Passage provided START

Secondary forests as the major forest resources worldwide have been paid great attentions recently (Zhu et al. 2007). Especially in Northeast China, secondary forests taking more than 70% of the forest resource components of this region (ca. 1/3 of China national forest areas) play a more important role in conservation of ecological environments and providing forest products. Because of anthropological disturbances such as cutting, collecting, lopping, clearing for cultivation and overgrazing, these secondary forests are experiencing obvious vegetation degradation (Zhu et al. 2007). To minimize these threats, most of the secondary forests have been transformed to non-commercial forest ecosystems with the implementation of the Natural Forest Protection Project (Li et al. 2004; Zhu et al. 2006). Natural disturbances, particularly those with large scales, have become the principal driving forces of gap formation. Therefore, it is essential to carry out the study of large-scale disturbances driving gap formation and distribution pattern for the secondary forests in Northeast China. The secondary forest ecosystems (defined as the mosaics of natural secondary forests and artificial plantation forests) in montane regions of eastern Liaoning Province, Northeast China suffered wind/snowstorm in the early spring of 2003 and flood in the summer of 2013. It provided us an opportunity to study the influence of two kinds of large-scale natural disturbances on gap formation and distribution pattern. Traditional methods based on field survey are limited in detecting gaps over a large area and identifying the spatial distribution of gaps (Vepakomma et al. 2008). However, multispectral satellite images were used to research canopy gaps at landscape scale and show more spatial distribution details in forest canopy (Potter 2014).

In the present study, we derived gap data from four remote sensing images 1) to quantify the change of gap pattern before and after the wind/snowstorm and flood in the secondary forest ecosystems at a landscape scale, and 2) to compare the wind/snowstorm and flood disturbances in driving gap formation and distribution pattern. We hypothesize that the gaps induced by flood may be larger than those induced by wind/snowstorm in size, because the flood in montane areas can create more extended disturbed areas, particularly, when the landslides occurred (Frolking et al. 2009) We hope our findings may provide knowledge for managing the forest after different disturbances.

Passage provided END
Data supplied START

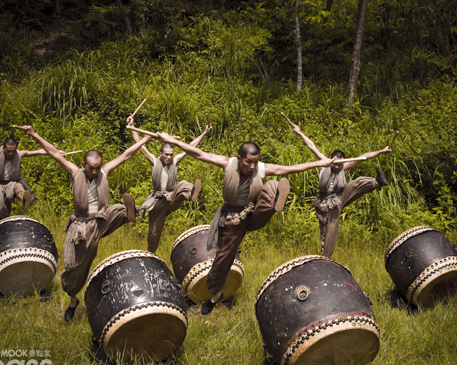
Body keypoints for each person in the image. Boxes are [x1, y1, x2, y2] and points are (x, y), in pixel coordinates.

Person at [155, 132, 337, 315]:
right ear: (239, 158)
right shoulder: (228, 164)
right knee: (223, 258)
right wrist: (170, 140)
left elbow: (290, 168)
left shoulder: (261, 169)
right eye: (248, 162)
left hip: (256, 212)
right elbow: (197, 153)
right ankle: (214, 296)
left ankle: (275, 202)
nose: (252, 166)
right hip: (233, 220)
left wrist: (321, 163)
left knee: (272, 186)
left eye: (255, 162)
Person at [14, 124, 152, 322]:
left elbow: (126, 156)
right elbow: (53, 153)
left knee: (118, 209)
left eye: (97, 167)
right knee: (76, 266)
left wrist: (144, 140)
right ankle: (73, 301)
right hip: (82, 226)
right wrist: (34, 134)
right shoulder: (75, 172)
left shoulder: (104, 171)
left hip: (102, 220)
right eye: (91, 168)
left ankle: (129, 215)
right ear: (83, 164)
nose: (95, 172)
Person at [292, 124, 391, 258]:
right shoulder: (324, 162)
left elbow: (364, 157)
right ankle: (325, 257)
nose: (337, 167)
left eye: (340, 164)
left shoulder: (344, 168)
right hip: (324, 202)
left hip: (340, 196)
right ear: (331, 159)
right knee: (327, 232)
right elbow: (311, 146)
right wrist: (300, 132)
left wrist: (381, 151)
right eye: (335, 163)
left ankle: (376, 182)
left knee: (357, 183)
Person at [129, 116, 210, 253]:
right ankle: (151, 255)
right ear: (160, 153)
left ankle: (191, 194)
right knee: (153, 234)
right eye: (166, 155)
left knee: (184, 185)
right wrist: (132, 127)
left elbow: (190, 147)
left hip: (173, 196)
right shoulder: (154, 161)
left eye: (171, 155)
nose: (169, 157)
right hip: (158, 201)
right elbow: (140, 145)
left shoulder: (175, 161)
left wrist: (203, 133)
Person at [0, 138, 62, 222]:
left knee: (19, 188)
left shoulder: (19, 154)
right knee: (0, 208)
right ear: (4, 148)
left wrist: (57, 153)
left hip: (13, 182)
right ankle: (1, 223)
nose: (10, 153)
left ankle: (26, 200)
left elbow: (40, 151)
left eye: (13, 151)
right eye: (8, 151)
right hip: (0, 184)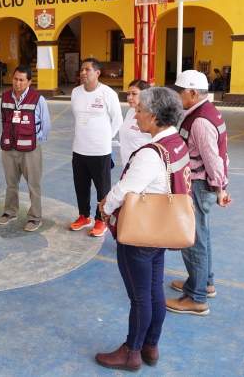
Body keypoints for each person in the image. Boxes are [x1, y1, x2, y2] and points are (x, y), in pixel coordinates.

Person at [95, 87, 190, 371]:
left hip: (140, 234)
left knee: (140, 297)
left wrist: (105, 206)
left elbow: (126, 189)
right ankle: (151, 345)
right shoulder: (177, 143)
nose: (135, 113)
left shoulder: (151, 154)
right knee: (153, 292)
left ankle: (131, 351)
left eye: (139, 110)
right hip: (159, 230)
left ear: (154, 115)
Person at [167, 70, 231, 316]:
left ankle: (196, 297)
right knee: (202, 237)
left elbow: (213, 159)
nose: (177, 96)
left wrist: (220, 188)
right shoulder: (203, 112)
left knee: (193, 241)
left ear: (193, 93)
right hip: (203, 185)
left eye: (180, 92)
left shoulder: (201, 121)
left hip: (198, 185)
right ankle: (204, 282)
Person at [69, 58, 123, 237]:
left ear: (97, 73)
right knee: (81, 186)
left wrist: (105, 139)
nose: (83, 72)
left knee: (103, 189)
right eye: (81, 69)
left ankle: (101, 220)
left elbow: (117, 120)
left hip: (100, 151)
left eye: (87, 69)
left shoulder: (108, 94)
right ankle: (83, 216)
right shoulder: (75, 92)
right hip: (79, 149)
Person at [0, 65, 51, 231]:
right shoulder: (5, 97)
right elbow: (4, 119)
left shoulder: (38, 99)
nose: (17, 83)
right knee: (11, 183)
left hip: (30, 150)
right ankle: (10, 212)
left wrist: (35, 138)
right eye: (15, 79)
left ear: (29, 82)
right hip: (9, 148)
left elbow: (46, 124)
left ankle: (35, 217)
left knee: (33, 184)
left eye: (21, 80)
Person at [118, 80, 152, 168]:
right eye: (128, 94)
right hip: (127, 166)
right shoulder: (130, 111)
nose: (129, 97)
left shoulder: (152, 116)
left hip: (143, 167)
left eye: (134, 94)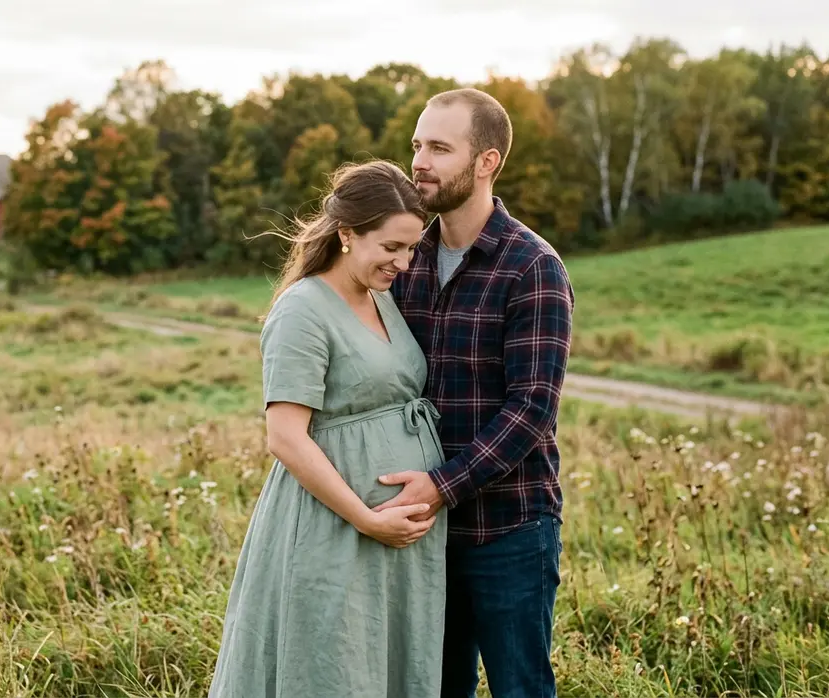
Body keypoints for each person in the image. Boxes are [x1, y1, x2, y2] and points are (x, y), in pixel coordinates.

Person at [209, 159, 447, 698]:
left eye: (411, 248)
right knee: (330, 667)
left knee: (382, 664)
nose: (404, 263)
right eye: (390, 247)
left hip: (395, 539)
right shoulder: (303, 310)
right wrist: (366, 518)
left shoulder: (382, 297)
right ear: (346, 234)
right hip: (334, 527)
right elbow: (285, 437)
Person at [379, 88, 575, 698]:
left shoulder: (531, 266)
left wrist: (441, 486)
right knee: (433, 688)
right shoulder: (403, 259)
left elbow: (531, 409)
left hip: (508, 528)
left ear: (486, 162)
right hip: (421, 534)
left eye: (439, 148)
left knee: (521, 689)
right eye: (416, 145)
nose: (420, 162)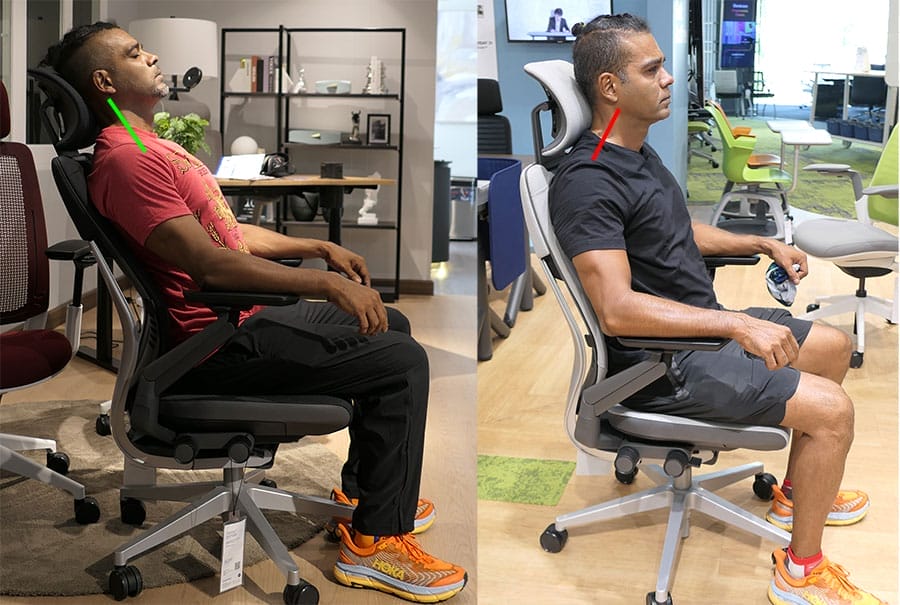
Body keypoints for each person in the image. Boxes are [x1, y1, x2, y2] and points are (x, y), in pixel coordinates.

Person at [42, 22, 466, 604]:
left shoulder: (149, 146)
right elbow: (209, 267)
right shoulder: (127, 162)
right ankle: (376, 543)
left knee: (388, 323)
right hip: (211, 346)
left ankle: (365, 494)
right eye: (136, 53)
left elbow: (226, 232)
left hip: (237, 322)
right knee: (401, 360)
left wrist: (316, 246)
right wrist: (323, 284)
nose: (154, 56)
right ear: (105, 80)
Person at [549, 14, 884, 605]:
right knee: (832, 410)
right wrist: (735, 322)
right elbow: (619, 311)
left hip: (697, 335)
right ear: (609, 87)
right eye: (651, 69)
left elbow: (676, 232)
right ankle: (799, 572)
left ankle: (795, 493)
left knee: (831, 347)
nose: (669, 79)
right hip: (661, 367)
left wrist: (761, 243)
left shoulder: (635, 155)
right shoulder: (588, 181)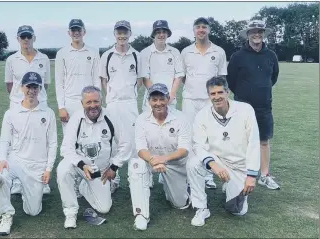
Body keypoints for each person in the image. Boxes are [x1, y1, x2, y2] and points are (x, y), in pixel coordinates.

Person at [187, 76, 260, 227]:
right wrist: (213, 164)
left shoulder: (245, 110)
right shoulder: (202, 115)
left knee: (237, 210)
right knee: (193, 163)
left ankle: (231, 186)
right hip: (218, 161)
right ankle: (201, 208)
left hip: (240, 166)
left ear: (227, 92)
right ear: (208, 96)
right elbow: (198, 145)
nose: (217, 97)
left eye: (220, 92)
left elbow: (254, 144)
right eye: (213, 94)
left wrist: (251, 176)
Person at [0, 72, 58, 235]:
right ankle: (6, 215)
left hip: (37, 165)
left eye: (35, 87)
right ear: (22, 88)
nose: (31, 90)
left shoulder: (48, 113)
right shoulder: (11, 113)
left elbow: (53, 143)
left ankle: (24, 188)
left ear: (40, 89)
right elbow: (4, 141)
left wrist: (48, 168)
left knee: (33, 211)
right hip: (16, 161)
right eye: (28, 86)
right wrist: (2, 160)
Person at [56, 86, 131, 229]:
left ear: (101, 100)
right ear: (82, 103)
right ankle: (70, 213)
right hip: (80, 167)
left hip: (101, 170)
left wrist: (114, 167)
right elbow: (66, 148)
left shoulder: (111, 116)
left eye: (96, 101)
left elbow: (126, 143)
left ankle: (84, 186)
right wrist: (81, 165)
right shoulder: (76, 118)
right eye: (88, 102)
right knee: (63, 169)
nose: (93, 106)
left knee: (104, 209)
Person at [129, 83, 192, 231]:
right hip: (151, 160)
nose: (158, 103)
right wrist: (153, 160)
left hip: (175, 164)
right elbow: (141, 149)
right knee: (136, 165)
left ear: (168, 99)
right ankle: (141, 215)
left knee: (179, 204)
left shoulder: (181, 118)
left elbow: (184, 150)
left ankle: (173, 183)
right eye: (154, 99)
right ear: (149, 101)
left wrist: (163, 159)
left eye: (161, 99)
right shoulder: (141, 119)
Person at [227, 20, 280, 190]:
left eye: (260, 31)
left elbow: (273, 78)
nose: (256, 34)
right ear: (247, 35)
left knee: (263, 141)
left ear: (264, 34)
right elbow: (231, 81)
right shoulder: (237, 56)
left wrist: (260, 90)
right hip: (242, 106)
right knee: (242, 140)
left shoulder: (271, 55)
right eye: (253, 32)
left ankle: (264, 175)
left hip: (264, 105)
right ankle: (242, 173)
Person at [4, 25, 52, 194]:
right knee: (16, 140)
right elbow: (10, 85)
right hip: (18, 104)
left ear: (34, 38)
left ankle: (42, 178)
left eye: (28, 36)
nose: (26, 40)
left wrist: (35, 98)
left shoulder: (43, 58)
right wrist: (22, 99)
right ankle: (17, 179)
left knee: (41, 138)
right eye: (22, 37)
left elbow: (45, 84)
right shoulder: (11, 59)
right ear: (18, 39)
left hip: (40, 102)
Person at [181, 17, 227, 189]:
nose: (201, 30)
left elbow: (222, 78)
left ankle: (208, 174)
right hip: (190, 100)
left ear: (209, 30)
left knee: (210, 136)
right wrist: (194, 89)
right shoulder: (185, 51)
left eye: (204, 27)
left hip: (210, 101)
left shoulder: (219, 51)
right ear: (194, 30)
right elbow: (183, 76)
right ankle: (191, 172)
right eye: (198, 27)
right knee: (191, 136)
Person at [99, 20, 142, 192]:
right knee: (114, 141)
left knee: (132, 140)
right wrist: (111, 96)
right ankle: (114, 178)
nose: (122, 36)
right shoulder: (107, 55)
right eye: (119, 32)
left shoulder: (136, 55)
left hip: (130, 103)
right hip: (113, 104)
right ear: (114, 34)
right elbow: (103, 80)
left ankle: (135, 177)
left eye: (125, 32)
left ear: (130, 34)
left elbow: (139, 80)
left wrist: (128, 93)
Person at [55, 19, 101, 131]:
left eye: (78, 30)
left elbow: (96, 79)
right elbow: (59, 82)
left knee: (90, 136)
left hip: (89, 101)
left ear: (84, 32)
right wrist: (61, 107)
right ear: (69, 32)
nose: (76, 33)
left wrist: (96, 101)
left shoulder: (93, 52)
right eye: (73, 30)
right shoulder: (62, 53)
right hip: (70, 102)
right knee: (70, 138)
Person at [140, 20, 184, 112]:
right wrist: (158, 98)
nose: (161, 34)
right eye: (158, 32)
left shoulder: (175, 52)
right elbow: (145, 78)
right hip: (151, 101)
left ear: (168, 34)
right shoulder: (145, 53)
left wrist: (170, 96)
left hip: (170, 101)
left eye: (164, 32)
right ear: (153, 34)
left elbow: (178, 76)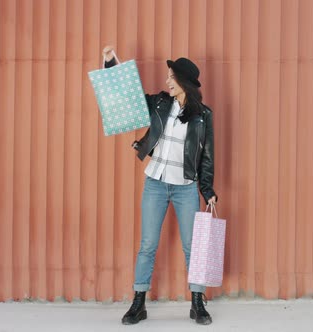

Data supplied END

Actions to take:
1. Does the passage on secondary forests support each of these statements? Answer yes or no for each, quoting the deciding words. (a) Secondary forests make up more than 70% of the forest resource components of Northeast China. (b) The wind/snowstorm struck the montane regions of eastern Liaoning Province in the summer of 2013. (c) The study derived its gap data from four remote sensing images.
2. Pull out the part of the passage on secondary forests that opens with the words containing "In the present" and closes with "after different disturbances.".

Task answers:
1.
(a) Yes: "secondary forests taking more than 70% of the forest resource components of this region"
(b) No: "suffered wind/snowstorm in the early spring of 2003 and flood in the summer of 2013"
(c) Yes: "we derived gap data from four remote sensing images"

2.
In the present study, we derived gap data from four remote sensing images 1) to quantify the change of gap pattern before and after the wind/snowstorm and flood in the secondary forest ecosystems at a landscape scale, and 2) to compare the wind/snowstorm and flood disturbances in driving gap formation and distribution pattern. We hypothesize that the gaps induced by flood may be larger than those induced by wind/snowstorm in size, because the flood in montane areas can create more extended disturbed areas, particularly, when the landslides occurred (Frolking et al. 2009) We hope our findings may provide knowledge for managing the forest after different disturbances.